Excerpt:
========

Apparently, my invitation was lost in the mail to Kim Porter’s (most famous for being a mother to 3 of Diddy’s kids and the one he supposedly wants to be with) recent bday bash. Other than her reportedly $2500 Chanel boots, the only thing enviable about the event were her Patron cupcakes. Ummm….

So, with my complete FierceFoodie budget for the month (according to Greg) I purchased my first bottle of Patron ($26.99, Publix Liquors). You guys are ALL invited….except Little Ms. Kim….go play with your boots!  

This recipe is adapted from a cookbook called Vegan Cupcakes Take Over the World. Of course, this recipe isn’t vegan however, lol.

Patron Cupcake Recipe

  • 1/4 cup lime juice
  • 1 1/2 tsp lime zest (1 lime)
  • 1 c. milk (I used 2%)
  • 1/4 c. vegetable oil
  • 2 tsp Patron
  • 1/2 tsp pure vanilla extract
  • 1 cup sugar (I used confectioner’s)
  • 1 1/3 c. all purpose flour
  • 1/4 tsp baking soda
  • 1/2 tsp baking powder
  • 1/2 tsp salt

Preheat oven to 350F. Fill a 12-cup muffin tin with liners.

WET INGREDIENTS: In a large bowl, mix together lime juice, lime zest, milk, oil, Patron, vanilla and sugar.

DRY INGREDIENTS: In a small bowl, mix together flour, baking soda, baking powder and salt.

========

Material provided:
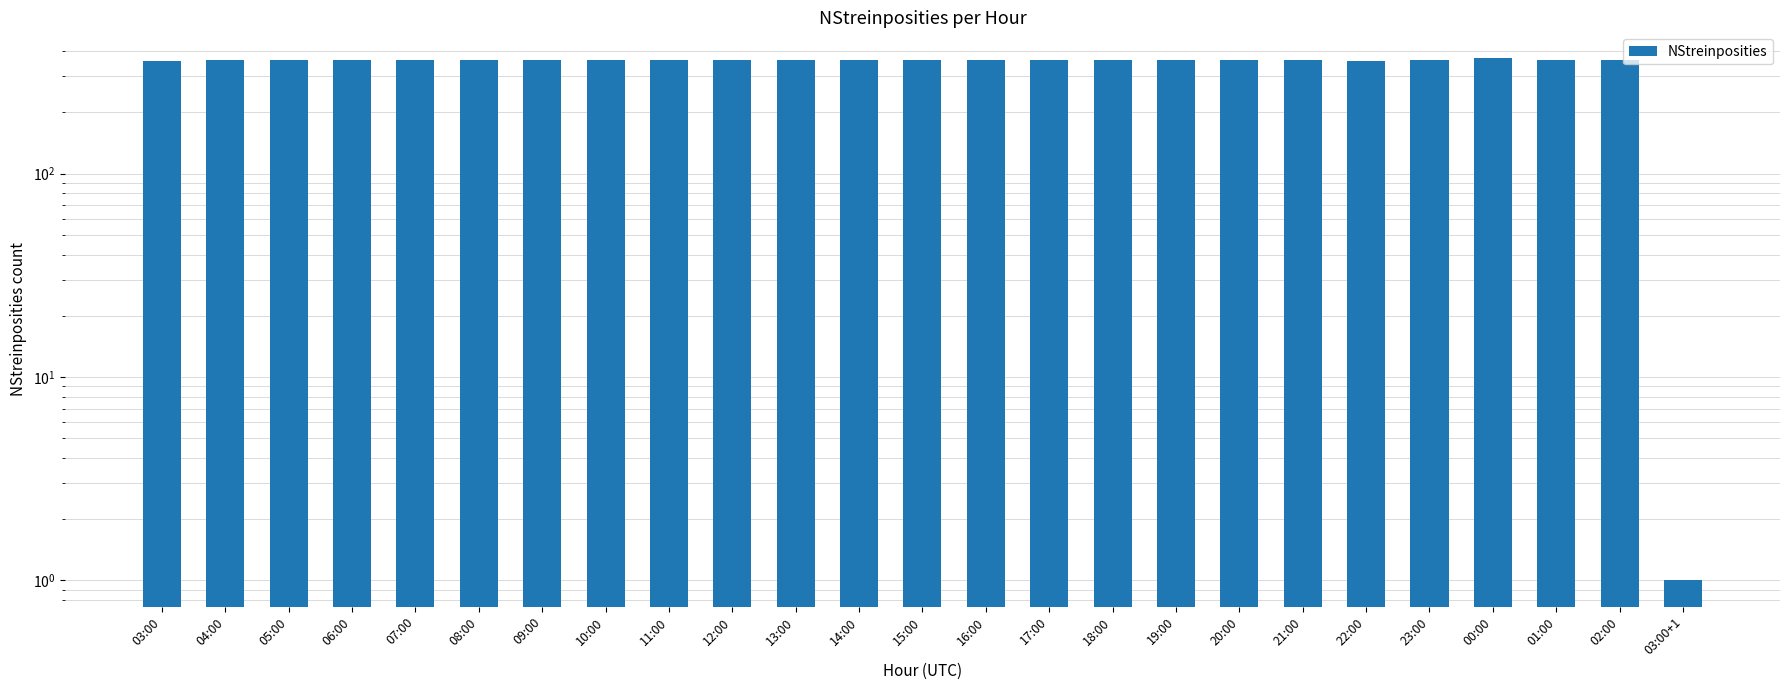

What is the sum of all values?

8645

========

Problem details:
Print the stretch of the Patron cupcake post that starts with the words "So, with my" and finishes with "zest (1 lime)", copied word for word.

Exercise solution:
So, with my complete FierceFoodie budget for the month (according to Greg) I purchased my first bottle of Patron ($26.99, Publix Liquors). You guys are ALL invited….except Little Ms. Kim….go play with your boots!  

This recipe is adapted from a cookbook called Vegan Cupcakes Take Over the World. Of course, this recipe isn’t vegan however, lol.

Patron Cupcake Recipe

  • 1/4 cup lime juice
  • 1 1/2 tsp lime zest (1 lime)